My new job is almost fully remote. Since I will be conducting many online meetings, I’ve decided that I need to be able to draw on a whiteboard, and annotate documents, in a clear way within meetings.
There seem to be a lot of options.
Let’s start with the hardware.
I could 1) buy a graphics tablet, 2) have a touchscreen as my main monitor, or 3) have a smaller touchscreen monitor as a secondary display.
I think option 3, as funny as it sounds, would probably work best. I could lay the secondary monitor flat on a table which would be optimal for drawing on.
Then in terms of software, ideally it would be compatible with the main meeting types – basically Teams, Zoom, maybe Webex. Other people ideally should be able to draw too (though of course they will look like kids using a mouse ). Document annotation is nice to have…I can do a lot just by live editing a document.
I know Teams has something built in, but no-one who’s used it has said very positive things…is it a little flaky?
I don’t know if these are still in vogue but a few of my instructors during the pandemic used “document cameras” which pointed straight down onto the desk and whatever you were writing. The upside was that you can write an draw as you normally would on paper. The downsides were that your hand and arm obscures part of what you’re writing, and there was no immediate method for transmitting the documents electronically. My instructors usually scanned them after the course and uploaded them for us. Another drawback for your application is that others can’t easily annotate the documents.
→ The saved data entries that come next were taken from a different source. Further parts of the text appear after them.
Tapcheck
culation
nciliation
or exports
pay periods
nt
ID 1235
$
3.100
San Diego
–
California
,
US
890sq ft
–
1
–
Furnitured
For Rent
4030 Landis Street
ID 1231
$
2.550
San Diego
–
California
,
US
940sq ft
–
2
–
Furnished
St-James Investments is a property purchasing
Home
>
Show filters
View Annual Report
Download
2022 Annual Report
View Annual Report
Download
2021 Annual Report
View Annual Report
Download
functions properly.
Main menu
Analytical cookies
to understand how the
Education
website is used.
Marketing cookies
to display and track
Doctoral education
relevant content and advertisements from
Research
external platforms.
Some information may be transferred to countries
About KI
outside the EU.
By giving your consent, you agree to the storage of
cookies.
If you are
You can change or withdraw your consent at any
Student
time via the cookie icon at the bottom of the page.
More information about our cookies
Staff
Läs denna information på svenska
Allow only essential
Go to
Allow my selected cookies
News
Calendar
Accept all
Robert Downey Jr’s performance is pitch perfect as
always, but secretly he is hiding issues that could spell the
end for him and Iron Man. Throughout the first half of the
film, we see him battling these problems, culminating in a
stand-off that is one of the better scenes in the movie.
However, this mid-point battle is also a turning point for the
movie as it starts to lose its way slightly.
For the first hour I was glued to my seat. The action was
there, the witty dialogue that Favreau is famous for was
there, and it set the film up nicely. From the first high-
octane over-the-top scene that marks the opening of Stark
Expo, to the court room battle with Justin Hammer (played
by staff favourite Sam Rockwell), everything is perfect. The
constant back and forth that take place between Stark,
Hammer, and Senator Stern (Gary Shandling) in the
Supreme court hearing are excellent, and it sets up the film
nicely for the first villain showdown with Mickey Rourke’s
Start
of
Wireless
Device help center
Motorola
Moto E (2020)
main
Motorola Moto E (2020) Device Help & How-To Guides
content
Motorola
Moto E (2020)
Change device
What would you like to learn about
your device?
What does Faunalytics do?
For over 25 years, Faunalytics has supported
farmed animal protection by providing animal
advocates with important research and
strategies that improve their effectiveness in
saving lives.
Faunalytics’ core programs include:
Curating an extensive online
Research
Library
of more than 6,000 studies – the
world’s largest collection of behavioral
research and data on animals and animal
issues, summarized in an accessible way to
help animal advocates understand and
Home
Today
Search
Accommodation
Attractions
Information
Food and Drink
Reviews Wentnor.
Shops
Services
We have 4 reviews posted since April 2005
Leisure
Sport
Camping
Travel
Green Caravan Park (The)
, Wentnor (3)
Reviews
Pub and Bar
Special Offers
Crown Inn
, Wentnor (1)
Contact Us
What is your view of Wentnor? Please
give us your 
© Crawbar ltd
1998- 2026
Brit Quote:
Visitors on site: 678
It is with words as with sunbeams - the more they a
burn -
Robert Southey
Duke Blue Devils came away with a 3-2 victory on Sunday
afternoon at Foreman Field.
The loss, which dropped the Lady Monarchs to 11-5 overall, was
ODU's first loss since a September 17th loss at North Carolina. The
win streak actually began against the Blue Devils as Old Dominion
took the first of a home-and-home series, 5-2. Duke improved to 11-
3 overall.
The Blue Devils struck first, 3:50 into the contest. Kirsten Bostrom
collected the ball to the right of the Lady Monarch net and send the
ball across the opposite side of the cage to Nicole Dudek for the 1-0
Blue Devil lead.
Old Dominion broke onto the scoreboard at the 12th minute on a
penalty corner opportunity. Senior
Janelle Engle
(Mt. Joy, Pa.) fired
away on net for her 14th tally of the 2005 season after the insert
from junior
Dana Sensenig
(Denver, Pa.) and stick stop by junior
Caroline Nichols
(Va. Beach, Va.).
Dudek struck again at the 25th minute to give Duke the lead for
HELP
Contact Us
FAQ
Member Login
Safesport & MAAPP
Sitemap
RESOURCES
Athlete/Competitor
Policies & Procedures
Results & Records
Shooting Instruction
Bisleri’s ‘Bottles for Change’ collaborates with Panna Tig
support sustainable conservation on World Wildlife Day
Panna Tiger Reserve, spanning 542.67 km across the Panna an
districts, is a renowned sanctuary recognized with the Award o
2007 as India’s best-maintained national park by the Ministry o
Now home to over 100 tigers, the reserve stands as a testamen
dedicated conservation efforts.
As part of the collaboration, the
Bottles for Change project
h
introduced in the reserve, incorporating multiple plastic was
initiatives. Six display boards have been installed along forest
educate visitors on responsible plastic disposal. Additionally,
From the perspective of a student viewing the camera feed, I think it was fairly decent. The instructor’s aptitude with the hardware was an important factor.
As I understand it, to be strictly accurate, Teams doesn’t have a truly native collaborative feature. Rather, there is a standalone Microsoft app called Whiteboard which, when activated for your org, can optionally be invoked within Teams.
My company activated a trial last fall, and dumped it after a week because it was kind of junk. So I may not have the details perfectly correct.
Yeah. As far as I know, that’s a standard feature these days. And it will work with regular styluses, unlike monitors which are usually still touch based, or need a special pen.
My wife is a teacher and uses a document camera in her classes. I’m almost positive that she screen-shares the document camera via Zoom, so the student can see what she’s writing live as she writes it.